Salkia is located on the west bank of Hooghly River. Pilkhana is on its south, Liluah and Ghusuri are on its north and Bamangachi is on its west.

==Market and recreation==
Haragunge Bazaar is a century-old market, located at heart of North Howrah, on Aurobindo Road, Salkia. Aurobindo Road and Dobson Road are commercial streets in Salkia. Jelia Para Lane is one of the posh residential and commercial area of Salkia.
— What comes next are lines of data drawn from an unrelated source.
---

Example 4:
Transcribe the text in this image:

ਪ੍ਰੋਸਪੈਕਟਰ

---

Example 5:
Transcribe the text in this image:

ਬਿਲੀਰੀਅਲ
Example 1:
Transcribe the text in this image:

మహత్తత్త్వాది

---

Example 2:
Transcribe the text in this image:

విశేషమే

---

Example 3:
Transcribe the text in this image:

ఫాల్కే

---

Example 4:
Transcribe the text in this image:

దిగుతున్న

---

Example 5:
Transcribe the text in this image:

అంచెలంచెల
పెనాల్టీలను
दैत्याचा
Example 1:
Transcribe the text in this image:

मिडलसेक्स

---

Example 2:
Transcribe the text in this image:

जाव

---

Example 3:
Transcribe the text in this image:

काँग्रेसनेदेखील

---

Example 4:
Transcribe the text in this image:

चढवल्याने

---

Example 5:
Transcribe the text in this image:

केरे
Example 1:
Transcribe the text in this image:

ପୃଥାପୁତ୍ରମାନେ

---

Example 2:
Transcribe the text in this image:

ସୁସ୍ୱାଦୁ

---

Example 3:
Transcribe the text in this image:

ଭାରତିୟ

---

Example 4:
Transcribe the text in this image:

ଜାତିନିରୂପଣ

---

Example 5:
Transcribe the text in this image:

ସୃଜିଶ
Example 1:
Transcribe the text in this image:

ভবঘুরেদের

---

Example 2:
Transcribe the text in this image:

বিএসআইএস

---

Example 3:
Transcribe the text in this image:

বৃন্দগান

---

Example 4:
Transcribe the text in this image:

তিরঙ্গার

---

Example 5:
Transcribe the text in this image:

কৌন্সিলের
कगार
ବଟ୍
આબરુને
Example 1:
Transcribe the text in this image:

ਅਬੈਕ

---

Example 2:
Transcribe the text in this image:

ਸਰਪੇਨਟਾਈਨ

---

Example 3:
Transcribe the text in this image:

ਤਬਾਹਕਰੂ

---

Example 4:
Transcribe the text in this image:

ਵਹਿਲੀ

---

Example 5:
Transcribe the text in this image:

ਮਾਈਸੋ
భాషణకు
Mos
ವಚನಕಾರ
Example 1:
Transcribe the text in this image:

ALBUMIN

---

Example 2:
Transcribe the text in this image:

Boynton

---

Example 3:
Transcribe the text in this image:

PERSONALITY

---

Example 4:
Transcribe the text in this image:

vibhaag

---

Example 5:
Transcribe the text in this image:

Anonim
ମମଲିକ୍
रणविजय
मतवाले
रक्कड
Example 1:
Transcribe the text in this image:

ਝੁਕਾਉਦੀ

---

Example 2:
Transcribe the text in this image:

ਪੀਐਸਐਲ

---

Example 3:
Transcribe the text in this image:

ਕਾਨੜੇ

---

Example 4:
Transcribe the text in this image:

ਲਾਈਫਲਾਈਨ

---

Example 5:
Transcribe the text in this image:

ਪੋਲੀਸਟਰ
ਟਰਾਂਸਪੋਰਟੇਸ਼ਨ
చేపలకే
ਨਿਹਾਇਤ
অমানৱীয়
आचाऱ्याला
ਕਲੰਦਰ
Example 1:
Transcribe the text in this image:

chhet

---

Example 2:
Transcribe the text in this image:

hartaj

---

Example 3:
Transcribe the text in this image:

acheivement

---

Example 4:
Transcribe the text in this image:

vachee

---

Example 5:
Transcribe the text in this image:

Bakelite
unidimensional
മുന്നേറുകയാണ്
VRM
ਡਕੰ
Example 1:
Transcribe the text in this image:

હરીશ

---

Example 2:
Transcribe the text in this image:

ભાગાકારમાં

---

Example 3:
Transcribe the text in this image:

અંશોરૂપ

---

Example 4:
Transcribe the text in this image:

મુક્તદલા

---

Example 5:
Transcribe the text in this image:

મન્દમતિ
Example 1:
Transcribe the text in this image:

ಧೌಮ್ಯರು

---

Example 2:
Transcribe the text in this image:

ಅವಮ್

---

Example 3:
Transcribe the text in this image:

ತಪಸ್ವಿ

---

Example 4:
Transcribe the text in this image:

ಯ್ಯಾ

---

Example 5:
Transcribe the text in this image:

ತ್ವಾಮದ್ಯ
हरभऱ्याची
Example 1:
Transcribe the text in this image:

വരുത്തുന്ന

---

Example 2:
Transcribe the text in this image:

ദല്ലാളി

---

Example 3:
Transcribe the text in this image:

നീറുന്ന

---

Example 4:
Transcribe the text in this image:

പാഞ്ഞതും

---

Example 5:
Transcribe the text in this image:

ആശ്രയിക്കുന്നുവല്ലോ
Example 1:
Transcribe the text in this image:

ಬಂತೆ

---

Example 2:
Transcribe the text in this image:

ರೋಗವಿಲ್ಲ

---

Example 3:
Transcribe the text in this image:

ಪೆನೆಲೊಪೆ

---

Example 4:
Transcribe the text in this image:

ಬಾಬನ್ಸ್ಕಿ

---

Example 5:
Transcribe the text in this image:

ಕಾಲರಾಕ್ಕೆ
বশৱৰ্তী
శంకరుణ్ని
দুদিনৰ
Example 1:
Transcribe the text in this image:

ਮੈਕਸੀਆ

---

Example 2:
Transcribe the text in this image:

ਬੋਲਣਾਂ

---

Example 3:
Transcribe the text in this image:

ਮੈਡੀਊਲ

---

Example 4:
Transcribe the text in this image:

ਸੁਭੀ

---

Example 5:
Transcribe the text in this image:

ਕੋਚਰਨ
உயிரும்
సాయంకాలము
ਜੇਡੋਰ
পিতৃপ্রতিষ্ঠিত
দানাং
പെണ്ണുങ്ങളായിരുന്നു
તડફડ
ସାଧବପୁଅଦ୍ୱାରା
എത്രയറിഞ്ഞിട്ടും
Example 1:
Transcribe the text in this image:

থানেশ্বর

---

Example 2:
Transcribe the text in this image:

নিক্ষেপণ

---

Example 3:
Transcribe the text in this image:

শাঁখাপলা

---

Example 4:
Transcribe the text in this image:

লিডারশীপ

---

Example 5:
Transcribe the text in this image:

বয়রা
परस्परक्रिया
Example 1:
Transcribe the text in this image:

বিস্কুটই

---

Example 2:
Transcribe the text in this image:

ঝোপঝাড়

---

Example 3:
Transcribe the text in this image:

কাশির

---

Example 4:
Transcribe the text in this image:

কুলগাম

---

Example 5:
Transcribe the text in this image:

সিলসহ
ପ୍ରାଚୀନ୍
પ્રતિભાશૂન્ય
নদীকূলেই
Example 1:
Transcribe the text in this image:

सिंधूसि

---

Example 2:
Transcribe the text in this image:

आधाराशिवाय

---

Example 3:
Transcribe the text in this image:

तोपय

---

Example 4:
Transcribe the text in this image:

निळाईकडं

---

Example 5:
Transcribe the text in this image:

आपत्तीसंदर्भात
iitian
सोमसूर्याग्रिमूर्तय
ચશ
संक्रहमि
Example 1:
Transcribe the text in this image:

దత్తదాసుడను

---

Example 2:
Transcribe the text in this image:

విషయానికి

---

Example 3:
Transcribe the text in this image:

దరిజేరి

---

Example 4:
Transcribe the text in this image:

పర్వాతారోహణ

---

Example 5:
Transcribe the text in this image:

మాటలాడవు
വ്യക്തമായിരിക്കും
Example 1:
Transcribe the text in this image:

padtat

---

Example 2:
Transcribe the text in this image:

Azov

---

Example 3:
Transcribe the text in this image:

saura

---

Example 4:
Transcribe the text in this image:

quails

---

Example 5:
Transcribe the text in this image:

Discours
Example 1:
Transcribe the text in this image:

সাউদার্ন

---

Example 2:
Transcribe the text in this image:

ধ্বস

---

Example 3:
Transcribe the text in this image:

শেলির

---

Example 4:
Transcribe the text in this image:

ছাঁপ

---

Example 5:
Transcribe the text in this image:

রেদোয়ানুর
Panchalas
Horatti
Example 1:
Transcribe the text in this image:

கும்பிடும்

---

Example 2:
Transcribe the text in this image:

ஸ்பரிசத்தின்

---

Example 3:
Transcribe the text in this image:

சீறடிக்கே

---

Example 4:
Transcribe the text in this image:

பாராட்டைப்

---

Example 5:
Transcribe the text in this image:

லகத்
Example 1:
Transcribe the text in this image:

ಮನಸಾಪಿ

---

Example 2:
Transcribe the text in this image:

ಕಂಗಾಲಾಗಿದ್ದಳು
Aurobindo Mall in Salkia (on Aurobindo Road) has a gross leasable area of 1.20 lakh square feet. It was launched in 2017 and has major brands and several restaurants and a three screen multiplex of Miraj Cinemas.

== Transport ==

State Highway 6 (West Bengal)/ Grand Trunk Road passes through the west side of Salkia. Salkia School Road runs along the eastern part of Salkia.

=== Bus ===

==== Private Bus ====

- 24 Bandhaghat – Topsia
- 24A Bandhaghat – Topsia
- 51 Pardankuni – Howrah Station
- 54 Bally Khal – Esplanade
- 56 Ruiya Purbapara – Howrah Station
- 57A Chanditala – Howrah Station

==== Mini Bus ====

- 1 Bandhaghat – Esplanade
- 1A Satyabala – Ruby Hospital
- 2 Salkia – Esplanade
- 10 Bally Khal – Khidirpur
- 11 Belur Math – Esplanade
- 18 Kona – Esplanade
- 25 Malipanchghara – Sealdah/Rajabazar
- 30 Baluhati – Esplanade
- 39 Bhattanagar – Esplanade

==== CSTC Bus ====

- S32A Belgharia (Rathtala) – Howrah Station

==== Bus Routes Without Numbers ====

- Bandar (Dhanyaghori) – Howrah Station

=== Train ===

Howrah Station is the nearest railway station. Liluah railway station and Tikiapara railway station also serve the residents.

=== Ferry ===

Salkia has two ferry ghats on the banks of Hooghly River named Golabari Ghat and Bandhaghat Ghat, with regular ferry services at 15-minute intervals.